**Task prompt**
Please count, in the material below, each line containing "KiCad", and report only the number.

========================================

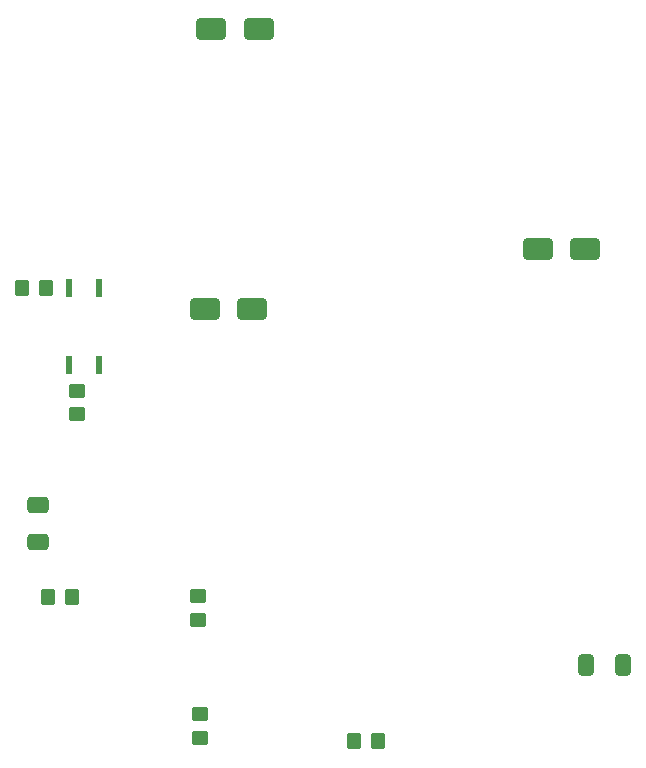
<source format=gbr>
G04 #@! TF.GenerationSoftware,KiCad,Pcbnew,7.0.9*
G04 #@! TF.CreationDate,2024-04-02T14:08:39+05:30*
G04 #@! TF.ProjectId,Chg_Dschg Controller,4368675f-4473-4636-9867-20436f6e7472,rev?*
G04 #@! TF.SameCoordinates,Original*
G04 #@! TF.FileFunction,Paste,Bot*
G04 #@! TF.FilePolarity,Positive*
%FSLAX45Y45*%
G04 Gerber Fmt 4.5, Leading zero omitted, Abs format (unit mm)*
G04 Created by KiCad (PCBNEW 7.0.9) date 2024-04-02 14:08:39*
%MOMM*%
%LPD*%
G01*
G04 APERTURE LIST*
G04 Aperture macros list*
%AMRoundRect*
0 Rectangle with rounded corners*
0 $1 Rounding radius*
0 $2 $3 $4 $5 $6 $7 $8 $9 X,Y pos of 4 corners*
0 Add a 4 corners polygon primitive as box body*
4,1,4,$2,$3,$4,$5,$6,$7,$8,$9,$2,$3,0*
0 Add four circle primitives for the rounded corners*
1,1,$1+$1,$2,$3*
1,1,$1+$1,$4,$5*
1,1,$1+$1,$6,$7*
1,1,$1+$1,$8,$9*
0 Add four rect primitives between the rounded corners*
20,1,$1+$1,$2,$3,$4,$5,0*
20,1,$1+$1,$4,$5,$6,$7,0*
20,1,$1+$1,$6,$7,$8,$9,0*
20,1,$1+$1,$8,$9,$2,$3,0*%
G04 Aperture macros list end*
%ADD10RoundRect,0.250000X0.450000X-0.350000X0.450000X0.350000X-0.450000X0.350000X-0.450000X-0.350000X0*%
%ADD11RoundRect,0.250000X0.650000X-0.412500X0.650000X0.412500X-0.650000X0.412500X-0.650000X-0.412500X0*%
%ADD12RoundRect,0.250000X0.350000X0.450000X-0.350000X0.450000X-0.350000X-0.450000X0.350000X-0.450000X0*%
%ADD13RoundRect,0.250000X-1.000000X-0.650000X1.000000X-0.650000X1.000000X0.650000X-1.000000X0.650000X0*%
%ADD14RoundRect,0.250000X1.000000X0.650000X-1.000000X0.650000X-1.000000X-0.650000X1.000000X-0.650000X0*%
%ADD15RoundRect,0.250000X0.412500X0.650000X-0.412500X0.650000X-0.412500X-0.650000X0.412500X-0.650000X0*%
%ADD16RoundRect,0.137500X-0.137500X0.662500X-0.137500X-0.662500X0.137500X-0.662500X0.137500X0.662500X0*%
G04 APERTURE END LIST*
D10*
G04 #@! TO.C,R7*
X6090000Y-9645000D03*
X6090000Y-9445000D03*
G04 #@! TD*
D11*
G04 #@! TO.C,C4*
X4720000Y-7986250D03*
X4720000Y-7673750D03*
G04 #@! TD*
D12*
G04 #@! TO.C,R5*
X7600000Y-9675000D03*
X7400000Y-9675000D03*
G04 #@! TD*
D10*
G04 #@! TO.C,R8*
X5050000Y-6905000D03*
X5050000Y-6705000D03*
G04 #@! TD*
D13*
G04 #@! TO.C,D1*
X6190000Y-3643500D03*
X6590000Y-3643500D03*
G04 #@! TD*
D14*
G04 #@! TO.C,D4*
X9355000Y-5505000D03*
X8955000Y-5505000D03*
G04 #@! TD*
D10*
G04 #@! TO.C,R2*
X6080000Y-8645000D03*
X6080000Y-8445000D03*
G04 #@! TD*
D13*
G04 #@! TO.C,D3*
X6135000Y-6015000D03*
X6535000Y-6015000D03*
G04 #@! TD*
D15*
G04 #@! TO.C,C5*
X9676250Y-9030000D03*
X9363750Y-9030000D03*
G04 #@! TD*
D12*
G04 #@! TO.C,R3*
X5010000Y-8455000D03*
X4810000Y-8455000D03*
G04 #@! TD*
D16*
G04 #@! TO.C,U1*
X4988000Y-5835000D03*
X5242000Y-5835000D03*
X5242000Y-6485000D03*
X4988000Y-6485000D03*
G04 #@! TD*
D12*
G04 #@! TO.C,R1*
X4790000Y-5835000D03*
X4590000Y-5835000D03*
G04 #@! TD*
M02*

</source>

========================================

**Answer to this exercise**
2